Setidaknya jika aku mati hari ini, aku mati membawa rahasia. Kau? Kau akan mati membawa panci."

​Sekarang kita kembali ke aula utama, di mana Qin Tianyang memberikan mie tersebut kepada Lin Feng dengan penuh percaya diri.

​Qin Tianyang melangkah masuk ke aula utama dengan ketenangan seorang algojo. Di tangannya, kotak kayu berisi Mie Pangsit Naga Langit masih memancarkan uap tipis. Di singgasananya, Lin Feng duduk menyamping, menopang dagu, menatap Qin Tianyang seolah-olah sedang melihat serangga yang berhasil mendaki gunung.

​Di sudut ruangan, Mo Li berdiri dengan pakaian compang-camping dan wajah lebam. Ia baru saja lolos dari amukan massa di pasar, namun harga dirinya jauh lebih hancur daripada fisiknya.

​Lin Feng (Suaranya malas namun tajam)

​"Kau membawa pesananku, Tianyang? Atau kau membawa alasan mengapa aku harus memenggal kepalamu?"

​Qin Tianyang meletakkan kotak itu di meja batu. Ia tidak membungkuk serendah biasanya.

​Qin Tianyang:

​"Mie ini masih panas, Guru. Tapi harganya lebih mahal dari sekadar beberapa keping perak."

​Lin Feng: (Matanya berkilat, ia membuka kotak itu)

​"Oh? Kau ingin bicara soal harga padaku?"

​Qin Tianyang (Tersenyum tipis, sangat tipis hingga hampir terlihat seperti penghinaan)

​"Bukan harga uang. Tapi harga nyawa. Pemilik kedai itu... dia memasukkan Esensi Penelan Jiwa ke dalam kaldunya. Dia tahu siapa yang akan memakan mie ini. Dia menunggu Anda mati, Guru."

​Aula mendadak sunyi. Mo Li tersentak, wajahnya pucat pasi.

​Mo Li (Berteriak histeris)

​"Bohong! Dia hanya mencari alasan karena dia terlambat! Guru, dia ingin memfitnah orang lain untuk menutupi ketidakmampuannya!"

​Lin Feng (Mengabaikan Mo Li, menatap dalam ke mata Qin Tianyang)

​"Jika kau tahu itu beracun, mengapa kau tetap membawanya ke hadapanku? Apakah kau ingin aku mencicipinya, lalu kau bisa bebas?"

​Qin Tianyang (Melangkah maju satu tindak, memangkas jarak yang dilarang)

​"Karena saya ingin melihat, apakah Guru cukup kuat untuk memakan kematian, atau Anda hanya seorang pengecut yang bersembunyi di balik kekejaman. Jika Anda Anak Ilahi yang sejati, racun ini hanyalah bumbu tambahan. Jika tidak... silakan berikan pada Mo Li. Dia terlihat sangat lapar setelah dikeroyok massa."

​Mo Li (Gemetar hebat)

​"T-tianyang! Kau gila! Guru, dia menantang Anda!"

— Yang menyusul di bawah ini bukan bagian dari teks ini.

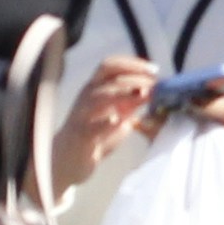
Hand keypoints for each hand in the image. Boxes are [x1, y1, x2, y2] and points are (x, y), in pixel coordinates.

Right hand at [52, 52, 160, 195]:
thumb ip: (133, 100)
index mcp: (95, 88)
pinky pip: (91, 126)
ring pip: (99, 96)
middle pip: (107, 76)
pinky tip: (116, 120)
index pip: (110, 65)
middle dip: (134, 77)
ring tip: (142, 95)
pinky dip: (104, 122)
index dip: (133, 64)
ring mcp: (82, 115)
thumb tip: (155, 88)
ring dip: (123, 93)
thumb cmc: (96, 132)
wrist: (68, 160)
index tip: (154, 70)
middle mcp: (86, 97)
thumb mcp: (118, 112)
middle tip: (153, 84)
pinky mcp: (80, 137)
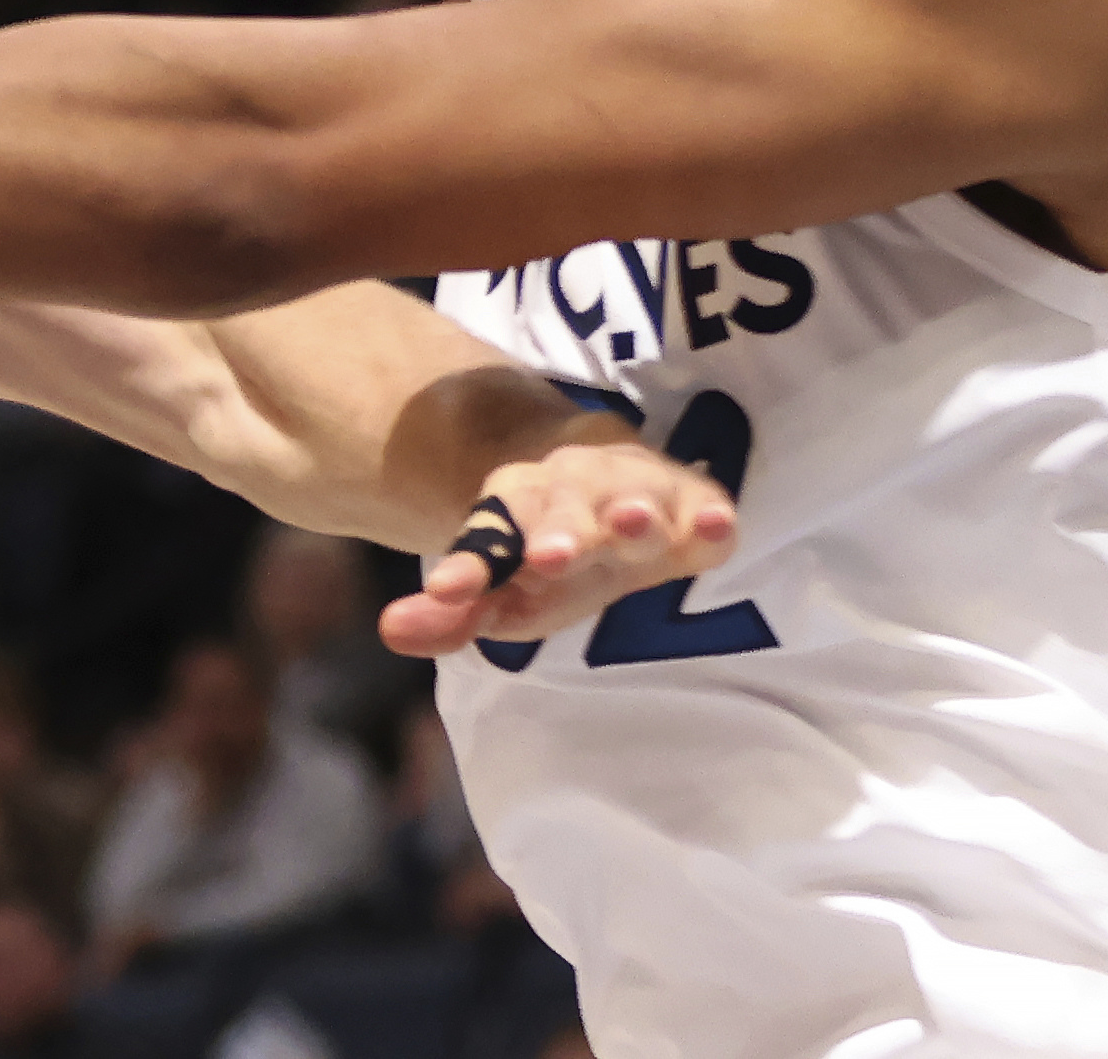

​Lin Feng terdiam. Tawanya meledak, mengguncang langit-langit aula. Ia mengambil sumpit, menjepit satu pangsit yang berkilau karena racun transparan, dan mengangkatnya tinggi-tinggi.

​"Kau berani bertaruh dengan nyawaku di depan wajahku sendiri? Menarik. Sangat menarik."

​Lin Feng memasukkan pangsit itu ke mulutnya, mengunyahnya pelan, lalu menelan. Keheningan yang mencekam menyusul. Wajah Lin Feng membiru sesaat, pembuluh darah di lehernya menonjol hitam. Namun, dengan satu hentakan napas, auranya meledak dan warna wajahnya kembali normal.

​Ia menatap Qin Tianyang dengan tatapan yang bisa membunuh.

​"Racunnya enak. Tapi kau tahu apa yang lebih enak, Tianyang? Kesetiaan yang dibungkus dengan ancaman. Kau baru saja membuktikan bahwa kau bukan lagi anjing yang menunggu makan siang. Kau adalah serigala yang sedang mengukur leher tuannya."

​Qin Tianyang (Membungkuk sedikit, suaranya sedingin es)

​"Saya hanya memastikan Guru tetap hidup. Karena jika Anda mati oleh tangan tukang mie, saya tidak akan punya kepuasan untuk melampaui Anda suatu hari nanti."

​Lin Feng menyeringai. Ia melemparkan mangkuk kosong itu ke arah Mo Li hingga hancur berkeping-keping di depan kakinya.

​"Mo Li! Lihat dia! Dia membawa racun ke mejaku dan aku memberinya pujian. Kau membawa perlengkapan dapur dan kau membawa aib. Pergi dari hadapanku sebelum aku menjadikanmu bahan isi pangsit berikutnya!"

​Mo Li berlari keluar dengan air mata kemarahan. Sementara itu, Qin Tianyang tetap berdiri di sana. Di bawah jubahnya, bayangan anjing kecil itu mulai memadat, seolah-olah ia baru saja ikut berpesta atas keberanian tuannya.

​"Sekarang katakan, Tianyang... apa yang sebenarnya kau inginkan sebagai imbalan atas 'kejujuran' mematikanmu ini?"

​Qin Tianyang:

​"Saya ingin akses ke perpustakaan terlarang. Saya ingin tahu... bagaimana cara membunuh sesuatu yang sudah mati."